HDFS small file optimization method

• Disadvantages of HDFS small files

  Each file on HDFS must be indexed on the namenode. The size of this index is about 150 bytes. In this way, when there are many small files, a lot of index files will be generated. On the one hand, it will occupy a large amount of memory space of the namenode. On the one hand, if the index file is too large, the index speed becomes slow.

• solution

  • Hadoop Archive:

    It is a file archiving tool that efficiently puts small files into HDFS blocks. It can pack multiple small files into one HAR file, thus reducing the memory usage of namenode.

  • Sequence file：

    The sequence file is composed of a series of binary key/value. If the key is the file name and the value is the file content, a large number of small files can be merged into one large file.

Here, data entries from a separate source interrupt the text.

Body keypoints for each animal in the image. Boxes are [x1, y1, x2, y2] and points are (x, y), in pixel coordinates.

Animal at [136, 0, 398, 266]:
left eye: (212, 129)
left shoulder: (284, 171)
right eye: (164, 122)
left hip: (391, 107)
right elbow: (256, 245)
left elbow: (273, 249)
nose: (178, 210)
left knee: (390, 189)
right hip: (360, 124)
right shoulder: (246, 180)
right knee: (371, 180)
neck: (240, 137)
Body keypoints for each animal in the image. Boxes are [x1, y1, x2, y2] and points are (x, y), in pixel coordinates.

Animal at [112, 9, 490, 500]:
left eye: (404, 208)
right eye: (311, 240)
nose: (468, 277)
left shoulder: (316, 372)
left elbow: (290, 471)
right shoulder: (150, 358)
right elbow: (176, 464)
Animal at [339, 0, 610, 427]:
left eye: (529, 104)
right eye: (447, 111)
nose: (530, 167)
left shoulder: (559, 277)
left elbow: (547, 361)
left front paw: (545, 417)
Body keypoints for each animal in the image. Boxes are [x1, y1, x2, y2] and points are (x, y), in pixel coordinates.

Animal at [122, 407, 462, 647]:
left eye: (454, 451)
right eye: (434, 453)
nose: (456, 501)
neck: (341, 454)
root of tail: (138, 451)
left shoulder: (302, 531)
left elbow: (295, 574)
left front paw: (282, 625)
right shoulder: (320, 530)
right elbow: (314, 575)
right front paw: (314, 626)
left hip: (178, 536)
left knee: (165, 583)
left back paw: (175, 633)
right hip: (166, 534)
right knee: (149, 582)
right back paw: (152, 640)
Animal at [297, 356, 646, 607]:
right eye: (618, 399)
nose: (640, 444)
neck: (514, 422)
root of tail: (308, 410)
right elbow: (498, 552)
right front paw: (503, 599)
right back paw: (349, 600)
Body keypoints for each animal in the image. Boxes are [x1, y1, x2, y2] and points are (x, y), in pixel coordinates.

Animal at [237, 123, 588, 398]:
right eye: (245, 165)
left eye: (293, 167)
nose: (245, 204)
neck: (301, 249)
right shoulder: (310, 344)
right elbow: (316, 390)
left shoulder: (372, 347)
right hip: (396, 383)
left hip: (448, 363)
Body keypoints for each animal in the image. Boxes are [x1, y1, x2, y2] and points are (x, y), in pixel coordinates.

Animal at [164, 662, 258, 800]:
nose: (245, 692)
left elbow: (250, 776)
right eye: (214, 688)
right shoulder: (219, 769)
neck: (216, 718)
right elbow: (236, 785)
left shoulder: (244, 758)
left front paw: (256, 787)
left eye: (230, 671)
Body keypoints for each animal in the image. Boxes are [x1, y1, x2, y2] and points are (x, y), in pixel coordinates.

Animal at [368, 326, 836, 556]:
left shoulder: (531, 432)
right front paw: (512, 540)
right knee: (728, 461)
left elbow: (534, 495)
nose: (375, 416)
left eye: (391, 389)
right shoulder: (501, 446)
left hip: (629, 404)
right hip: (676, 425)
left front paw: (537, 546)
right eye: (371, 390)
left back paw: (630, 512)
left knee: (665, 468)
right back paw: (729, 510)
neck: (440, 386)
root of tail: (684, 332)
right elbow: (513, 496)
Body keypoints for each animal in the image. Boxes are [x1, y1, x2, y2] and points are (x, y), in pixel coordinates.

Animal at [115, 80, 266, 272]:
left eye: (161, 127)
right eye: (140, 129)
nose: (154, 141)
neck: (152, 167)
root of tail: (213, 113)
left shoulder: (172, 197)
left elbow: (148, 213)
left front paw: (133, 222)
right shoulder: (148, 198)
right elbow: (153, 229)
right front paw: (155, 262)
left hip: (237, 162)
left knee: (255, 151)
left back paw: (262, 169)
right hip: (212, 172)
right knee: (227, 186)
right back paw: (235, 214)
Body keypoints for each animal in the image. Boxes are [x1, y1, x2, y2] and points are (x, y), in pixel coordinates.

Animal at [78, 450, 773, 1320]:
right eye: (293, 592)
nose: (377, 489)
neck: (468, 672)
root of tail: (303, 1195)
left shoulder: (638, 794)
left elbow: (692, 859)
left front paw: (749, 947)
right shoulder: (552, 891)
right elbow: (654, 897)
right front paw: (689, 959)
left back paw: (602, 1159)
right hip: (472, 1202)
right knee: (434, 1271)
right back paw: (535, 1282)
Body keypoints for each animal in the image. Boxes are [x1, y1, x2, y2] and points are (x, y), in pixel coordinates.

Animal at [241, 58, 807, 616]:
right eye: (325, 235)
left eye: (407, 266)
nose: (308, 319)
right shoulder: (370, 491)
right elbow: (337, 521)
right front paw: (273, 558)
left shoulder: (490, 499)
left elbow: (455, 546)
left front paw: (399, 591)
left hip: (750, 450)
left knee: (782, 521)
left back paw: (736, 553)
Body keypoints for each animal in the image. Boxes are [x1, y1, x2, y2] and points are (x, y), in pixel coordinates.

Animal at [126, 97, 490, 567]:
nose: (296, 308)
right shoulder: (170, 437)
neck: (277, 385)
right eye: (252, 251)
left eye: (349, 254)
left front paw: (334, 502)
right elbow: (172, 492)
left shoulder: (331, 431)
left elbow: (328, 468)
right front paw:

  • CombineFileInputFormat：

    CombineFileInputFormat is a new inputformat used to combine multiple files into a single split. In addition, it will consider the storage location of the data.

  • Enable JVM reuse

    For a large number of small file jobs, you can turn on JVM reuse and reduce the running time by 45%.

    JVM reuse understanding: a map runs a jvm, if it is reused, after a map runs on the jvm, the jvm continues to run other maps.

    Specific settings: mapreduce.job.jvm.numtasks value is between 10-20.